Alguns meses atrás, Erik e sua equipe decidiram que ele estava pronto para uma descida-treino no Grand Canyon. Rob foi junto, apesar de seu câncer ter piorado. Em abril, a dupla pegou um barco a motor e desceram sete das dez maiores corredeiras de lá. “Erik não apenas ultrapassou suas próprias expectativas como as nossas também”, diz Chris. “Ele tende a ficar superestimulado e mentalmente exausto com as corredeiras grandes, e tem tendência a entrar em pânico. Mas nessa viagem ele realizou rolamentos em que conseguiu tirar o caiaque todo de um buraco.
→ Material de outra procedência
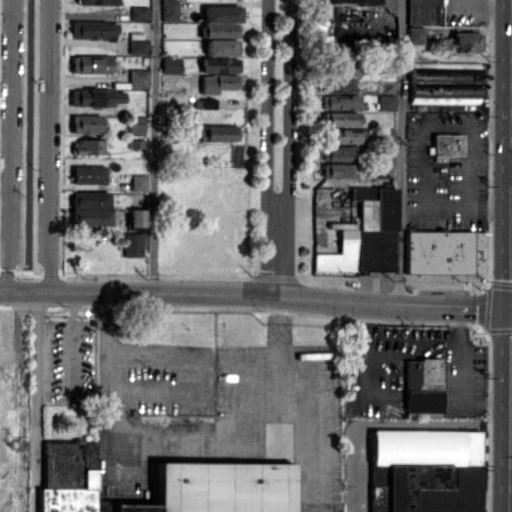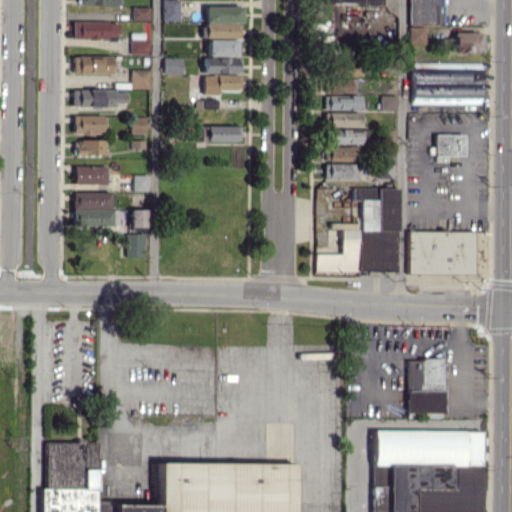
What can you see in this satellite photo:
building: (96, 2)
building: (347, 2)
building: (169, 10)
building: (140, 12)
building: (423, 18)
building: (222, 20)
building: (94, 29)
building: (467, 41)
building: (138, 43)
building: (222, 47)
building: (91, 64)
building: (171, 64)
building: (220, 74)
building: (139, 78)
building: (445, 82)
building: (340, 85)
building: (96, 97)
building: (341, 102)
building: (388, 102)
building: (208, 103)
road: (269, 105)
road: (289, 105)
building: (343, 118)
building: (87, 124)
building: (137, 131)
building: (217, 133)
building: (343, 136)
road: (156, 144)
building: (448, 144)
road: (11, 145)
road: (52, 145)
building: (89, 146)
building: (340, 153)
road: (403, 153)
building: (338, 170)
building: (385, 171)
building: (89, 174)
building: (139, 182)
road: (5, 190)
building: (137, 217)
building: (366, 234)
building: (134, 244)
road: (278, 251)
building: (439, 251)
road: (77, 290)
road: (332, 299)
road: (73, 341)
building: (423, 384)
road: (36, 401)
road: (193, 439)
building: (415, 463)
building: (67, 478)
building: (167, 484)
building: (215, 489)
Também realizou rolamentos consecutivos em ondas de 4,5 metros” Quando falei com Erik depois, ele me contou que uma das corredeiras que preferiu não descer foi a Lava Falls, está entre as maiores cataratas do hemisfério norte, além de ser um dos mais temidos trechos de águas brancas do Grand Canyon. Antes que eu conseguisse perguntar, ele disparou: “Eu preciso de alguma coisa que me faça querer voltar”.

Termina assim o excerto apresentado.